## The problem
Put the stretch of the listing from its start through the line containing "підтримку сім’ї, психіатра і стан дитини." into a numbered list, leaving out any blank lines.

## Available data
/---
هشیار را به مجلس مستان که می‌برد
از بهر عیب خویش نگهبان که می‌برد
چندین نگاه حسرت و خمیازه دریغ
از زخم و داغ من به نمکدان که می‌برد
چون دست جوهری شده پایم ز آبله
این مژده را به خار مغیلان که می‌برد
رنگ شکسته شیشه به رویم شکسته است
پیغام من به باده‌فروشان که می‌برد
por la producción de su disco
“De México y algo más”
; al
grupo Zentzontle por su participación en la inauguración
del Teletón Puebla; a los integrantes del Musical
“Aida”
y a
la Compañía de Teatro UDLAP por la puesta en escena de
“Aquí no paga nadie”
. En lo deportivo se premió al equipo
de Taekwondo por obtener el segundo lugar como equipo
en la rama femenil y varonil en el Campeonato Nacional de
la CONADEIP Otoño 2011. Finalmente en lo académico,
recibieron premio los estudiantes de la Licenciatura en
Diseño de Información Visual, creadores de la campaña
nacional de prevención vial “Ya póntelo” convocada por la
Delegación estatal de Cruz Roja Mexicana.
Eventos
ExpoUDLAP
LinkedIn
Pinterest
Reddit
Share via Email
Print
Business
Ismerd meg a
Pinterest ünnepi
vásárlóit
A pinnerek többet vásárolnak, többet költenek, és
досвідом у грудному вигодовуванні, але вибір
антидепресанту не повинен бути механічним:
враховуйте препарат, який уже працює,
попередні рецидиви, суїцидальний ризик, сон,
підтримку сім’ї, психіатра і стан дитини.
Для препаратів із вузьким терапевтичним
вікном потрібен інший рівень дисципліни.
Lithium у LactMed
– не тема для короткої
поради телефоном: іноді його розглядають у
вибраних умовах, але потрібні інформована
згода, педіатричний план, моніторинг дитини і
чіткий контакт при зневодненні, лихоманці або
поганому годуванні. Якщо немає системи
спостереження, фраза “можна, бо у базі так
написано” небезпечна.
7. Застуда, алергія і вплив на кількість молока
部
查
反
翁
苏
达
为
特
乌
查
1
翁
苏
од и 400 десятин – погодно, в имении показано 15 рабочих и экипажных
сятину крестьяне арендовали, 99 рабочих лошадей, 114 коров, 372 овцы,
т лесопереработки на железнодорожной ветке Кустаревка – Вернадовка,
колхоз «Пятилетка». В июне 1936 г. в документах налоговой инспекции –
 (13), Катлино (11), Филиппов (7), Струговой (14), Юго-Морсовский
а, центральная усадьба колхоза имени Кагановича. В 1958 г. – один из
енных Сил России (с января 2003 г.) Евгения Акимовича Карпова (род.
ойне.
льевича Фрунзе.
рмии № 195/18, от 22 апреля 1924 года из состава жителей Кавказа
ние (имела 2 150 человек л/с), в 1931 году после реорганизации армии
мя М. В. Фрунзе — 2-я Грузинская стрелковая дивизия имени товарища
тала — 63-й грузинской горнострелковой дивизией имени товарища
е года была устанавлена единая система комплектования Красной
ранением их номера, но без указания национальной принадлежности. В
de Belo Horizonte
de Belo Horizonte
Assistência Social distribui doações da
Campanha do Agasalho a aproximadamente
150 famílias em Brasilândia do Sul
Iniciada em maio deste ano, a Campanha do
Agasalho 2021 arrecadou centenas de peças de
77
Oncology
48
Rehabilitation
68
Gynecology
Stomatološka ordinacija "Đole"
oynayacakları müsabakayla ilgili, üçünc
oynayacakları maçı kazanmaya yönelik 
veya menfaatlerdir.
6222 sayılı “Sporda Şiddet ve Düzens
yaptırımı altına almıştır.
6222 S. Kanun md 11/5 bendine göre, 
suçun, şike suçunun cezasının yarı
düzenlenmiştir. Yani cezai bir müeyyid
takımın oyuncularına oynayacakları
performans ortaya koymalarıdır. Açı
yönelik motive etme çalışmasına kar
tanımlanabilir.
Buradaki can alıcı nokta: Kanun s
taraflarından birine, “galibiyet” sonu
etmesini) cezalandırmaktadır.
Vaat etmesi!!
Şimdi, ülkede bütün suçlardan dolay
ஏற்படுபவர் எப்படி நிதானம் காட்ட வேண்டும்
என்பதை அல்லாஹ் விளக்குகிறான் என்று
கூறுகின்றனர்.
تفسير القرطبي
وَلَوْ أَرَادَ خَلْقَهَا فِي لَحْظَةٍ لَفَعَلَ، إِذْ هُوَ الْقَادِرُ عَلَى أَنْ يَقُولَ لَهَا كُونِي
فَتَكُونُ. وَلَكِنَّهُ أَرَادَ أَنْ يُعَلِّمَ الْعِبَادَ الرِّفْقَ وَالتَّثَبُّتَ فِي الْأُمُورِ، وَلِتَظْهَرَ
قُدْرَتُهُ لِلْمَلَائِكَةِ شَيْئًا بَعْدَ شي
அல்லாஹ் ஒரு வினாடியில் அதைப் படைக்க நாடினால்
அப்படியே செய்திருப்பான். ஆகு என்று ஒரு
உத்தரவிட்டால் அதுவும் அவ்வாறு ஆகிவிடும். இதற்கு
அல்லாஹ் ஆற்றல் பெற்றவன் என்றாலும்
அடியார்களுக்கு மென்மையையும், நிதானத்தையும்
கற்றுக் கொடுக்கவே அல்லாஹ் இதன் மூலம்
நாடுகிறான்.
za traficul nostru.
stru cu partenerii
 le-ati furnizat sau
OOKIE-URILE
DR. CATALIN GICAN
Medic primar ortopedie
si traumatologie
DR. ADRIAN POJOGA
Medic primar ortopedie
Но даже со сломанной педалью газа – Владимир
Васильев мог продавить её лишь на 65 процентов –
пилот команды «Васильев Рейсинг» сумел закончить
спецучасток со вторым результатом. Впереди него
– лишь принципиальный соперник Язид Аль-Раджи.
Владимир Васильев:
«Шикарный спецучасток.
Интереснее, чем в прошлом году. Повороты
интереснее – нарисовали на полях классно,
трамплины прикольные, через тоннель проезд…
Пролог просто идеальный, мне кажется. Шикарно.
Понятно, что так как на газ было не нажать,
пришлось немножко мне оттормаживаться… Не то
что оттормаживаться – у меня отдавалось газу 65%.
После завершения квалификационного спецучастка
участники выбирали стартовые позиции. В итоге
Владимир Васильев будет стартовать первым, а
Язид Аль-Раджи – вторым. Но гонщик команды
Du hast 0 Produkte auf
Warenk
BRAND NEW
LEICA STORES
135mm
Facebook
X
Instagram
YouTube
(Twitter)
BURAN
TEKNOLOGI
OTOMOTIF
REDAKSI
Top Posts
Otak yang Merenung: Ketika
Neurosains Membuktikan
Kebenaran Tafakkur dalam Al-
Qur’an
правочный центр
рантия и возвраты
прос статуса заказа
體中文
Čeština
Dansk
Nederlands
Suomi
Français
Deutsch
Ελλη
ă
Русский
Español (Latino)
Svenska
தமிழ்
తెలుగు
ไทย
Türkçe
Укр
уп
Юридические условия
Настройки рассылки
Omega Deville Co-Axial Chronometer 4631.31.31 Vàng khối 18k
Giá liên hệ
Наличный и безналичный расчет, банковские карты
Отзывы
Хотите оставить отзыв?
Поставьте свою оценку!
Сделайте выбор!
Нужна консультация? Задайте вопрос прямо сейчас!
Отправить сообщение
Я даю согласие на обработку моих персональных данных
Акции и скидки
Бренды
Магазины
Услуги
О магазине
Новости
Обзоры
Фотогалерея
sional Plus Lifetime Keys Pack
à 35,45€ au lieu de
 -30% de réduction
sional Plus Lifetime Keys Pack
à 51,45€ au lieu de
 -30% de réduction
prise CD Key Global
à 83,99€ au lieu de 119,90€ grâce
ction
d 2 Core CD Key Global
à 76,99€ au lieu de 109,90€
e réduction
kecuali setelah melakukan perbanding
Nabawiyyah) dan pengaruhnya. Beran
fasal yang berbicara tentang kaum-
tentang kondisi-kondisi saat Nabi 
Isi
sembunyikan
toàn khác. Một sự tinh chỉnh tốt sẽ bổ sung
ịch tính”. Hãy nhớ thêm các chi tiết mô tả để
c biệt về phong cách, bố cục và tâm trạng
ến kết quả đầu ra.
\---
## Response to the exercise
1. هشیار را به مجلس مستان که می‌برد
2. از بهر عیب خویش نگهبان که می‌برد
3. چندین نگاه حسرت و خمیازه دریغ
4. از زخم و داغ من به نمکدان که می‌برد
5. چون دست جوهری شده پایم ز آبله
6. این مژده را به خار مغیلان که می‌برد
7. رنگ شکسته شیشه به رویم شکسته است
8. پیغام من به باده‌فروشان که می‌برد
9. por la producción de su disco
10. “De México y algo más”
11. ; al
12. grupo Zentzontle por su participación en la inauguración
13. del Teletón Puebla; a los integrantes del Musical
14. “Aida”
15. y a
16. la Compañía de Teatro UDLAP por la puesta en escena de
17. “Aquí no paga nadie”
18. . En lo deportivo se premió al equipo
19. de Taekwondo por obtener el segundo lugar como equipo
20. en la rama femenil y varonil en el Campeonato Nacional de
21. la CONADEIP Otoño 2011. Finalmente en lo académico,
22. recibieron premio los estudiantes de la Licenciatura en
23. Diseño de Información Visual, creadores de la campaña
24. nacional de prevención vial “Ya póntelo” convocada por la
25. Delegación estatal de Cruz Roja Mexicana.
26. Eventos
27. ExpoUDLAP
28. LinkedIn
29. Pinterest
30. Reddit
31. Share via Email
32. Print
33. Business
34. Ismerd meg a
35. Pinterest ünnepi
36. vásárlóit
37. A pinnerek többet vásárolnak, többet költenek, és
38. досвідом у грудному вигодовуванні, але вибір
39. антидепресанту не повинен бути механічним:
40. враховуйте препарат, який уже працює,
41. попередні рецидиви, суїцидальний ризик, сон,
42. підтримку сім’ї, психіатра і стан дитини.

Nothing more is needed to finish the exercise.